O’Reilly Radar’s best and worst tech of the decade inspired me to think about trends in software development. In the past decade, one prevailing trend has been the migration of process in software development from management to individual developers. Traditionally, process has been imposed on the development team, who usually ignore the process or actively resist it. Or in many cases there just isn’t any process at all.
Traditionally, “process” has been associated with project managers. Most processes had to be applied at the team level in order to work. Whether it was old school process like Waterfall or newer, agile processes like Scrum or Extreme Programming, everybody on the team has to participate for the processes to work. These processes are heavy, difficult to implement, and in many cases, completely ineffective.
The most powerful contribution of Extreme Programming, though, was that it was much more developer-friendly than the other approaches, and it really arrived as a bundle of specific practices. XP made it easy for developers to pick the practices that they liked best from the whole collection and start applying them, whether or not management bought into XP as an approach. So we’ve seen specific XP components like test-driven development, refactoring, continuous integration, and small releases really find democratic support among programmers.
A second major factor in encouraging developers to implement their own processes has been the growth of open source software. For one thing, it’s proven to be a laboratory for a lot of different approaches to building software, and for another, all of those approaches were implemented and used by developers themselves, and so they all work for at least some developers. The growth of open source software has also contributed a powerful set of programmer-friendly tools for implementing a development process, including version control, issue tracking, unit testing libraries, automated testing tools, continuous integration servers, project management applications, and more.
The third major change we’ve seen in the past decade or so has been the growth of blogging. People talk a lot about the effect of blogging on other fields, but its effect on software development has been profound. There were ever many magazines that were aimed at working software developers. Back in the day, there were magazines like Information Week, InfoWorld, and PC World that were for IT management — not for the people doing the real work. Developers had Usenet and mailing lists, but blogging led to an explosion in the amount of information that was written by programmers for programmers.
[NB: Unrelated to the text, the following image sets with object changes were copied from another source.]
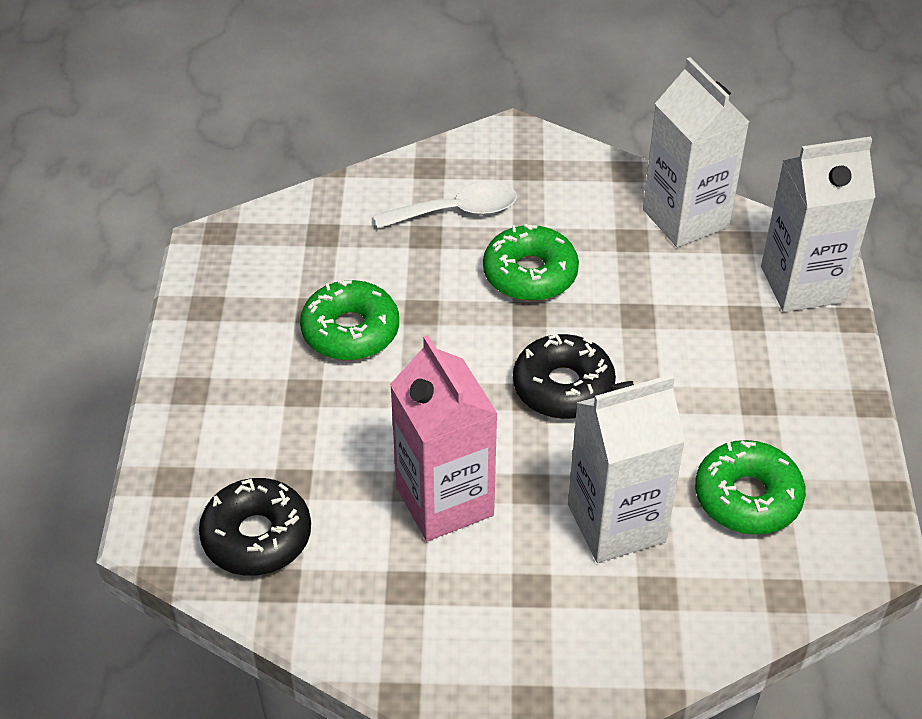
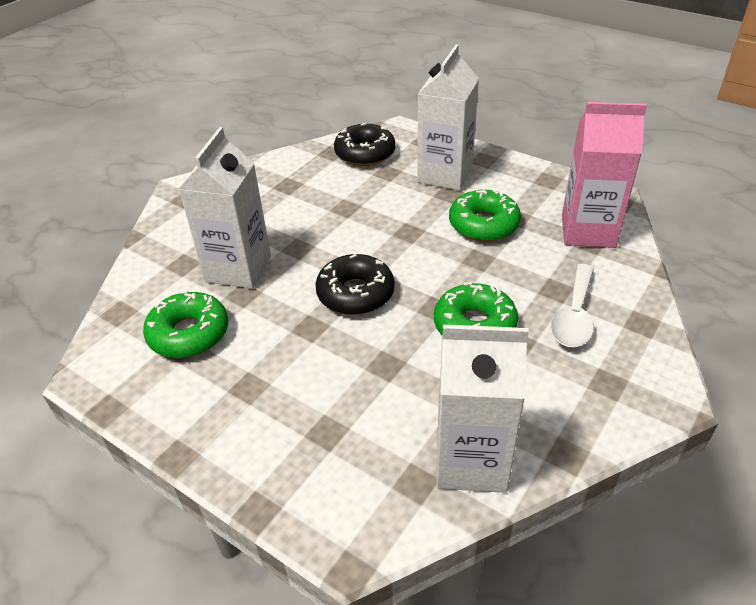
camera: 125 degrees right, 5 degrees down
(444, 501) = (322, 214): pink carton -> pink carton (588, 231)
(802, 284) = (325, 498): white carton -> white carton (445, 175)

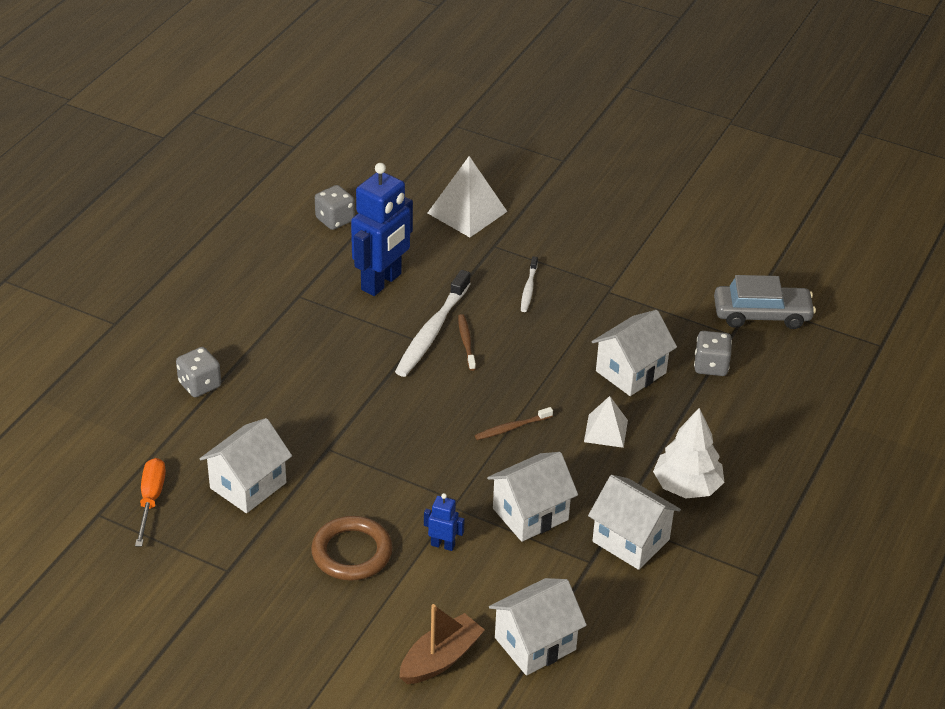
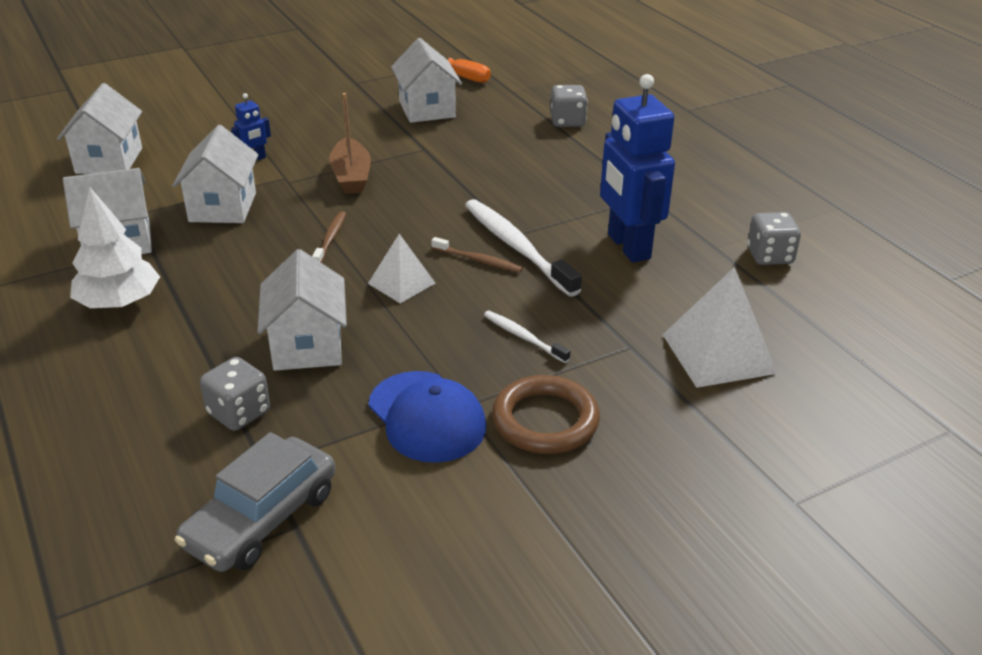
camera: 125 degrees right, 5 degrees down
(352, 552) = (304, 125): brown ring -> brown ring (545, 420)
(440, 659) = (161, 124): brown boat -> brown boat (351, 176)
(605, 431) = (253, 289): white pyramid -> white pyramid (401, 283)
(635, 295) = (427, 417): none -> blue cap

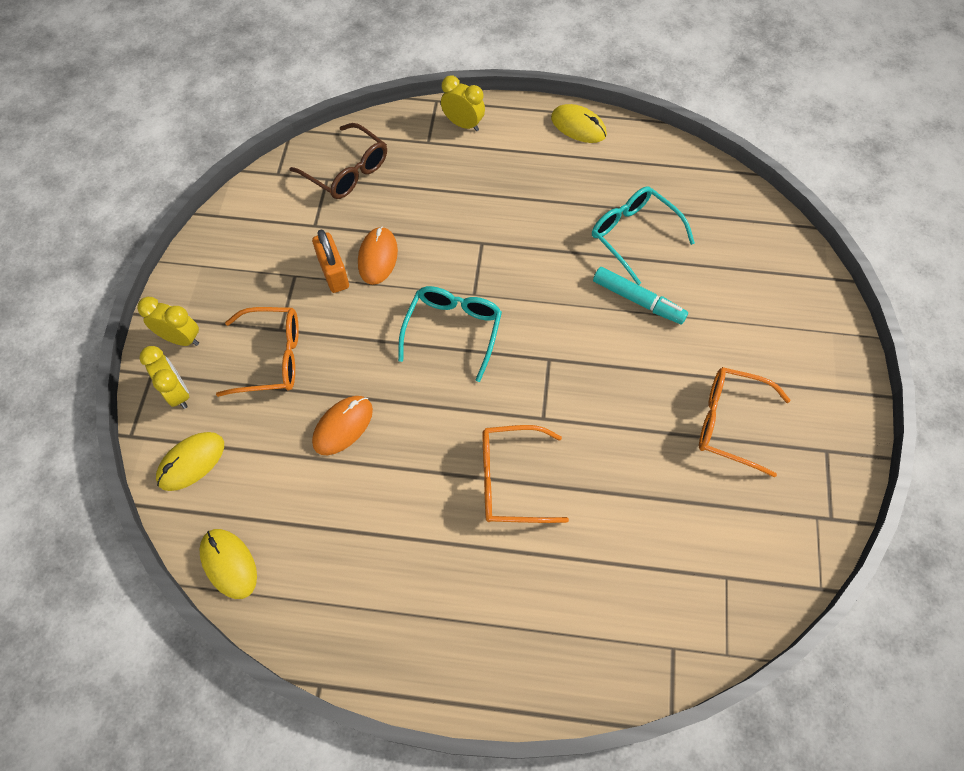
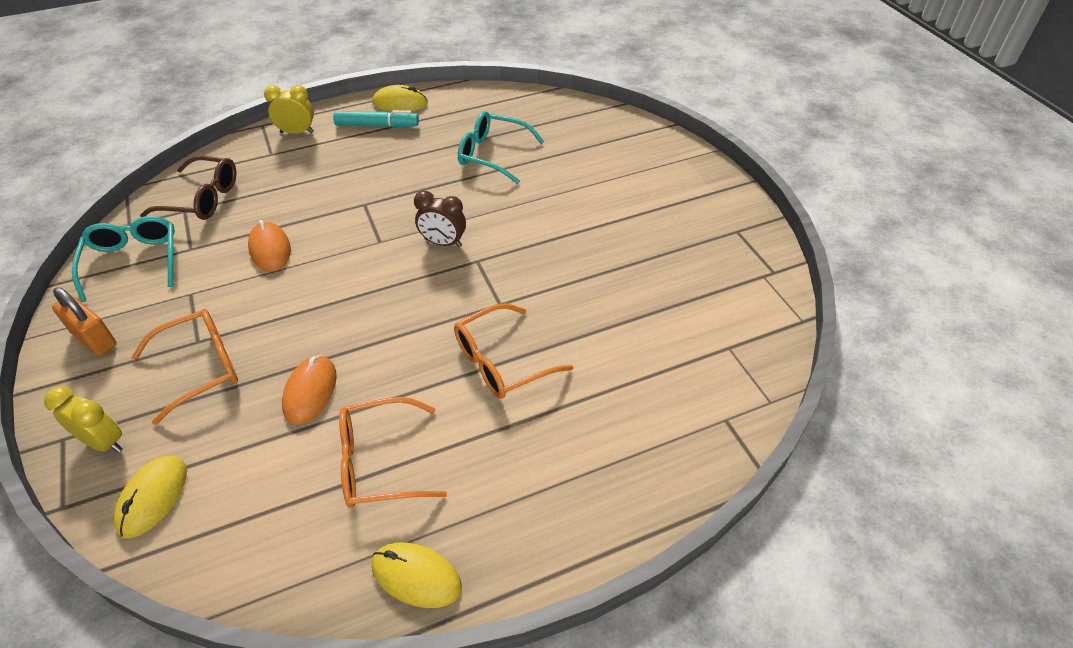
camera: 30 degrees left, 15 degrees down
(181, 338) = (84, 393): yellow clock -> none
(229, 564) = (248, 571): yellow mouse -> yellow mouse (416, 576)
(333, 273) = (231, 277): orange padlock -> orange padlock (94, 339)
(453, 331) = (376, 275): turquoise glasses -> turquoise glasses (133, 262)
(529, 323) = (443, 243): none -> brown clock
(638, 300) = (525, 194): turquoise marker -> turquoise marker (377, 126)
(731, 423) = (655, 243): orange glasses -> orange glasses (380, 462)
All of these factors contributed to developers stepping up and taking ownership of the process of developing software. These days, you see lone developers implementing a somewhat formal process for building software. Ten years ago, it was tough to find programmers who wrote unit test. Now there are a lot of programmers out there writing unit tests even when people aren’t looking. Programmers are taking ownership of the full life cycle of software development like never before as well. Take a look at some of the more recent writing on continuous deployment — it covers everything from requirements to maintenance to monitoring of running applications. More work done in public, public discussion of that work, and the introduction of new best practices have defined the trend of the decade — developers owning the processes under which they work. Hopefully it will continue in the next decade.
December 26, 2009 at 11:08 pm
Great article – I totally agree on all points, especially the role that blogging has taken.
December 28, 2009 at 2:01 pm
12 years ago the Software Engineering courses in my CS degree were concerned mostly with process, but the semi-official message of the classes was “This is an annoying waste of time you will be forced to participate in that will help neither you nor your managers”.
The problem is that cargo-cult imitation of engineering practices is fine IF you have the time to do it – software developed that way will be extremely reliable but it will take forever. So, for instance, the software for the Space Shuttle is famous as an example of something developed that way.
XP said hey wait a minute, we’re computer programmers and what we’re testing is software, it is a mathematical object and it is malleable, we can reconstruct it using mathematical transforms that do not change the functioning of it, just the structure; it is fast to run and we can test it without physically constructing anything; we’re smart, we can communicate concepts among ourselves without long meetings; we know that without regular releases we can get far off track.
Actually XP didn’t really tell me or the people I talked with many of those things. We already knew them. But it did codify them.
Religious adherence to process in situations where innovation is the goal is never going to work. What XP (etc) did was find some things that actually do work in that situation and put a stamp of approval on it.
In general the world of software is far too attached to formality, cargo-cult imitation of either formal mathematics or mechanical engineering. Those of us exposed to Perl and shell scripting and subsequent developments understand that it doesn’t have to be like that, but conventional wisdom about what is or is not acceptable still prevails.
I’ve been working mostly on my own for years, and the most valuable thing for me has been the arrival of refactoring tools. (These are especially good if you’re working on your own!) I do a fair amount of automated testing but the majority of what I’ve been doing has been what you might call exploratory, working out ideas into code and then refining them, so test-first doesn’t really fit. I use a ticket tracker and aim for (don’t always achieve) continuous releasing.
As much as the rise of lightweight process has been the apparent demise of heavyweight process at least in the world I deal with. If the choice is running code or your own weight in paper specifications, well, ever tried selling a specification? Right.